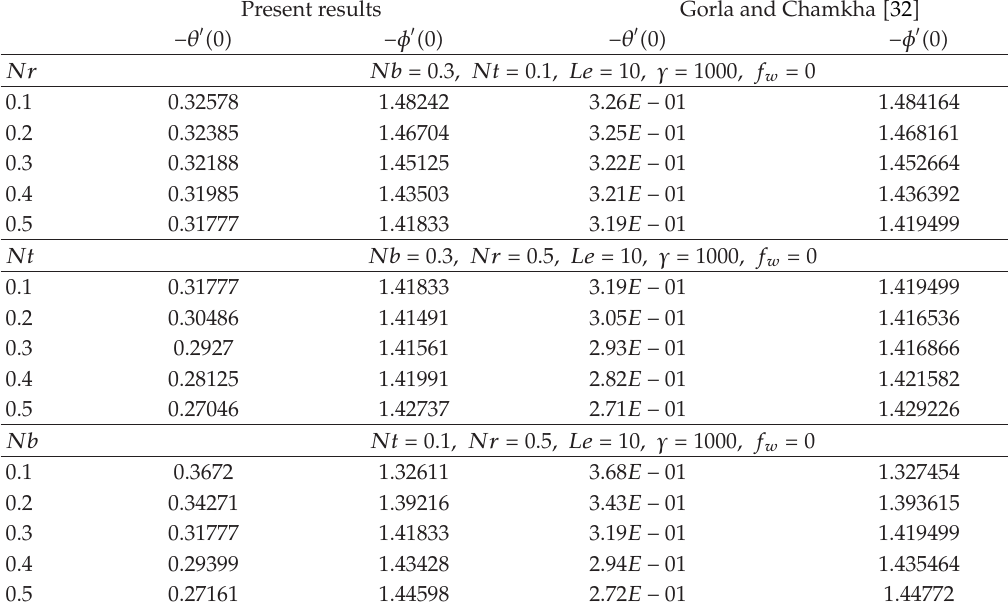
Table 1: Comparison of present results with Gorla and Chamkha (cid:5) 32 (cid:6) for di ff erent values of buoyancy and nanofluid parameters.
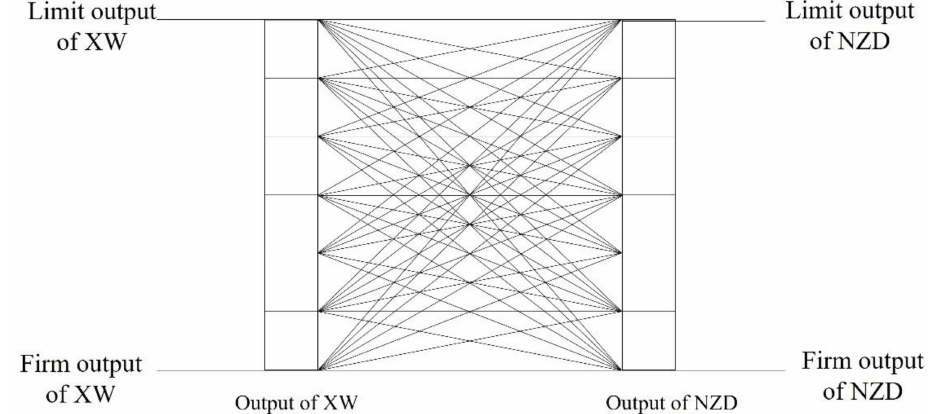
Figure 3. The discrete combinations of the output constraints in water supplement period.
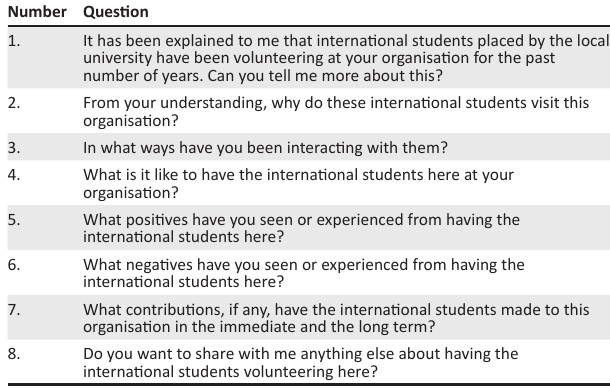
TABLE 1: Semistructured interview schedule.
********
Exercise goal: Omit the pictures, then quote the rest of the material above exactly.

Exercise result:
Table 1: Comparison of present results with Gorla and Chamkha (cid:5) 32 (cid:6) for di ff erent values of buoyancy and nanofluid parameters.
Figure 3. The discrete combinations of the output constraints in water supplement period.
TABLE 1: Semistructured interview schedule.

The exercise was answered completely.